Program: GN-2016B-Q-18

Title:The Black Hole Population of the Most Massive Nearby Galaxies
PI:Nicholas McConnell
Co-I(s): Jens Thomas, John Blakeslee, Chung-Pei Ma, Charles Goullaud, Jenny Greene, Melanie Veale

Abstract

The cosmic census of supermassive black holes (SMBHs) is anchored by direct measurements in the nearby universe, from stellar or gas kinematics in galaxy nuclei.

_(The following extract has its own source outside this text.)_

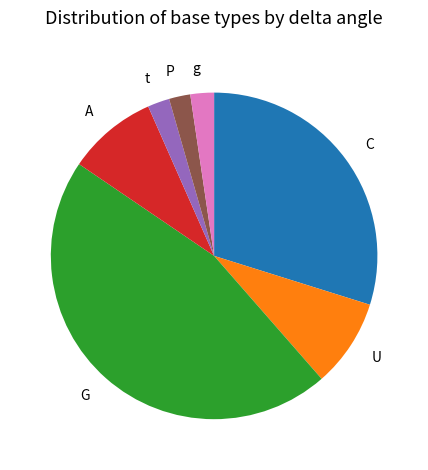

Do A and U together represent more than half of the pie?

No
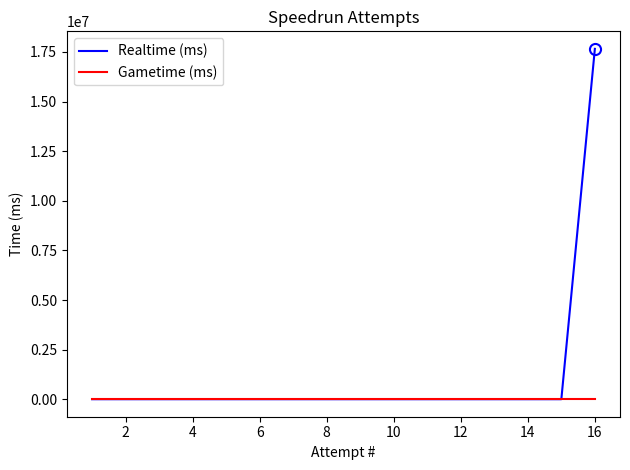

Between 10 and 4, which is larger?

10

The volume-limited MASSIVE survey is the most systematically rigorous effort to uncover the upper end of the SMBH mass function, by examining the most massive elliptical galaxies over their full range of structural properties and cosmic environments. Our goal is to use integral-field spectrographs on Gemini to measure stellar kinematics and SMBH masses in 30 galaxies from the parent MASSIVE sample, tripling the number of well-measured black holes in galaxies more massive than 10^11.5 Msun. In semester 2016B we will observe seven MASSIVE galaxies with GMOS-N, adding to 20 galaxies observed in previous semesters. Our present targets are supported by new Hubble Space Telescope data, which will enable extremely precise distance determinations and solidify the relationship between SMBHs and massive galaxies' central stellar cores.